• **Provided records**:

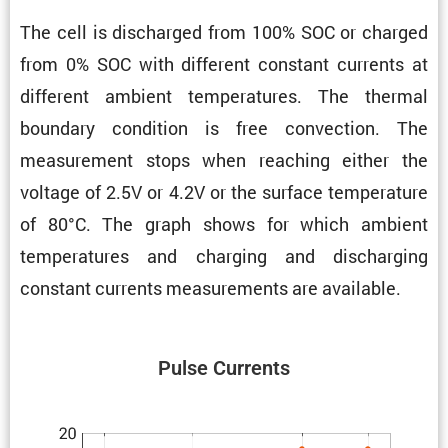
The cell is discharged from 100% SOC or charged
from 0% SOC with different constant currents at
different ambient temper­a­tures. The thermal
boundary condi­tion is free convec­tion. The
measure­ment stops when reaching either the
voltage of 2.5V or 4.2V or the surface temper­a­ture
of 80°C. The graph shows for which ambient
temper­a­tures and charging and discharging
constant currents measure­ments are available.
Pulse Currents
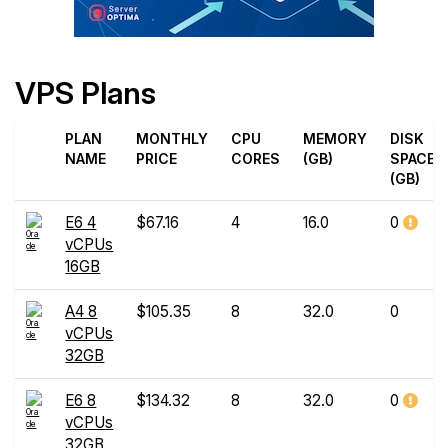
VPS Plans
PLAN
MONTHLY
CPU
MEMORY
DISK
NAME
PRICE
CORES
(GB)
SPACE
(GB)
E6 4
$67.16
4
16.0
0
vCPUs
16GB
A4 8
$105.35
8
32.0
0
vCPUs
32GB
E6 8
$134.32
8
32.0
0
vCPUs
32GB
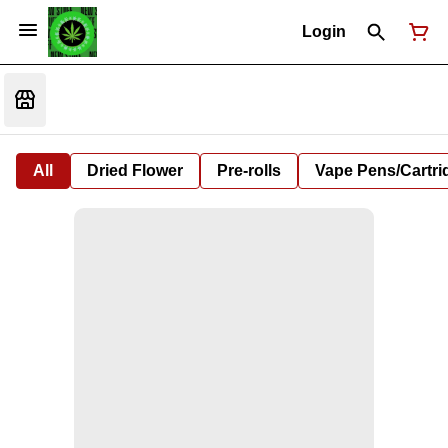
Login
All
Dried Flower
Pre-rolls
Vape Pens/Cartr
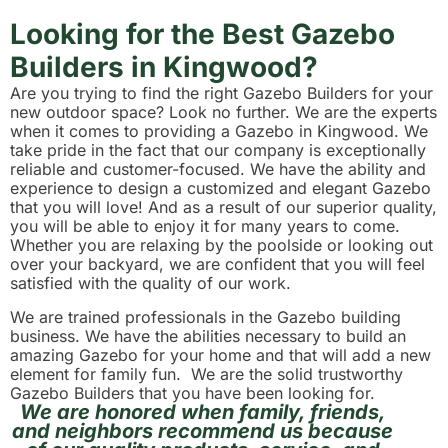
Looking for the Best Gazebo
Builders in Kingwood?
Are you trying to find the right Gazebo Builders for your
new outdoor space? Look no further. We are the experts
when it comes to providing a Gazebo in Kingwood. We
take pride in the fact that our company is exceptionally
reliable and customer-focused. We have the ability and
experience to design a customized and elegant Gazebo
that you will love! And as a result of our superior quality,
you will be able to enjoy it for many years to come.
Whether you are relaxing by the poolside or looking out
over your backyard, we are confident that you will feel
satisfied with the quality of our work.
We are trained professionals in the Gazebo building
business. We have the abilities necessary to build an
amazing Gazebo for your home and that will add a new
element for family fun. We are the solid trustworthy
Gazebo Builders that you have been looking for.
We are honored when family, friends,
and neighbors recommend us because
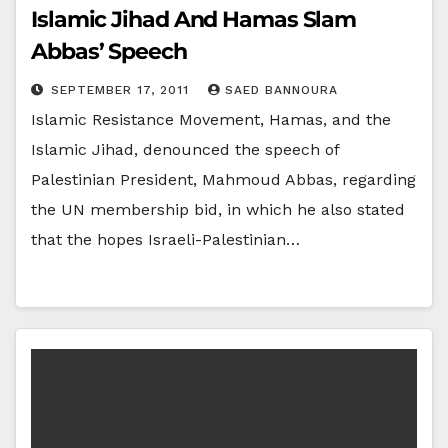
Islamic Jihad And Hamas Slam
Abbas’ Speech
SEPTEMBER 17, 2011
SAED BANNOURA
Islamic Resistance Movement, Hamas, and the
Islamic Jihad, denounced the speech of
Palestinian President, Mahmoud Abbas, regarding
the UN membership bid, in which he also stated
that the hopes Israeli-Palestinian…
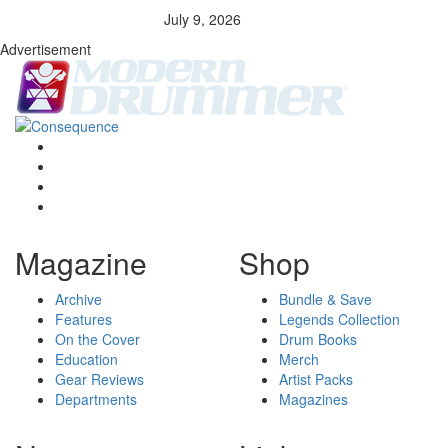
July 9, 2026
Advertisement
Magazine
Shop
Archive
Bundle & Save
Features
Legends Collection
On the Cover
Drum Books
Education
Merch
Gear Reviews
Artist Packs
Departments
Magazines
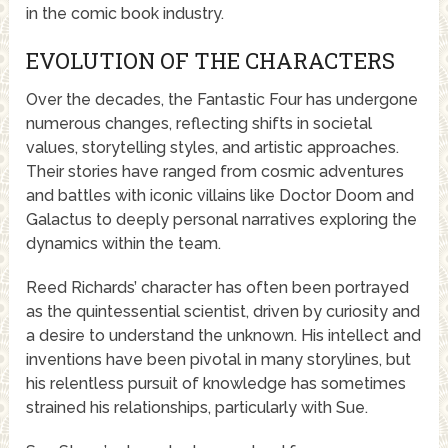
in the comic book industry.
EVOLUTION OF THE CHARACTERS
Over the decades, the Fantastic Four has undergone
numerous changes, reflecting shifts in societal
values, storytelling styles, and artistic approaches.
Their stories have ranged from cosmic adventures
and battles with iconic villains like Doctor Doom and
Galactus to deeply personal narratives exploring the
dynamics within the team.
Reed Richards’ character has often been portrayed
as the quintessential scientist, driven by curiosity and
a desire to understand the unknown. His intellect and
inventions have been pivotal in many storylines, but
his relentless pursuit of knowledge has sometimes
strained his relationships, particularly with Sue.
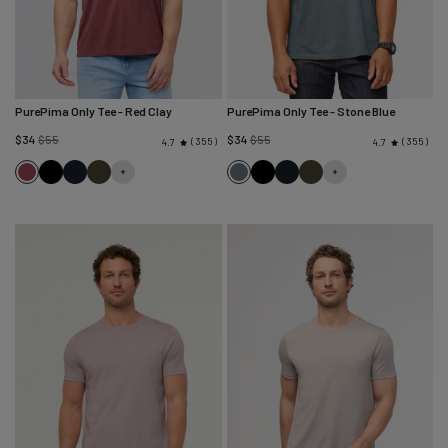
PurePima Only Tee
- Red Clay
PurePima Only Tee
- Stone Blue
Regular
Regular
$34
$55
$34
$55
355
355
4.7
4.7
price
price
Red
Black
Navy
Evergreen
Stone
Black
Navy
Evergreen
Clay
Blue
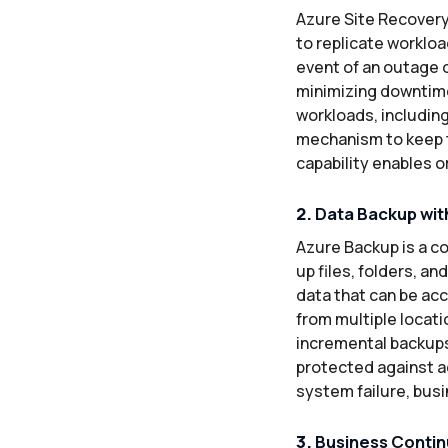
Azure Site Recovery
to replicate workloa
event of an outage o
minimizing downtime 
workloads, includin
mechanism to keep t
capability enables o
2.
Data Backup wit
Azure Backup is a co
up files, folders, a
data that can be acc
from multiple locati
incremental backups
protected against ac
system failure, bus
3.
Business Continu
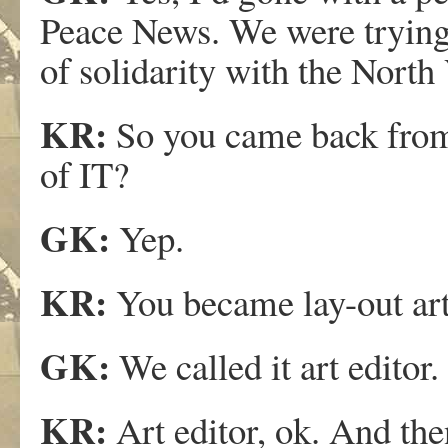
Peace News. We were trying 
of solidarity with the North
KR:
So you came back fro
of IT?
GK:
Yep.
KR:
You became lay-out art 
GK:
We called it art editor.
KR:
Art editor, ok. And then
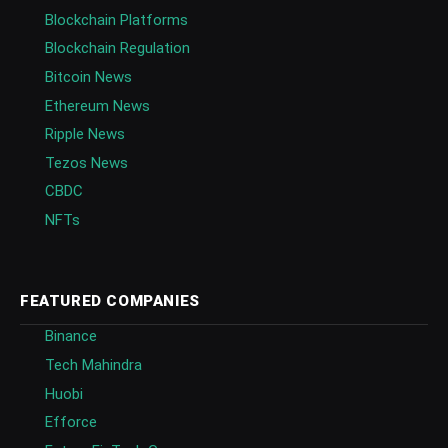
Blockchain Platforms
Blockchain Regulation
Bitcoin News
Ethereum News
Ripple News
Tezos News
CBDC
NFTs
FEATURED COMPANIES
Binance
Tech Mahindra
Huobi
Efforce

• **Exercise objective**: Copy each line of the listing in which the word "temper" can be found.

• **Exercise output**:
different ambient temper­a­tures. The thermal
voltage of 2.5V or 4.2V or the surface temper­a­ture
temper­a­tures and charging and discharging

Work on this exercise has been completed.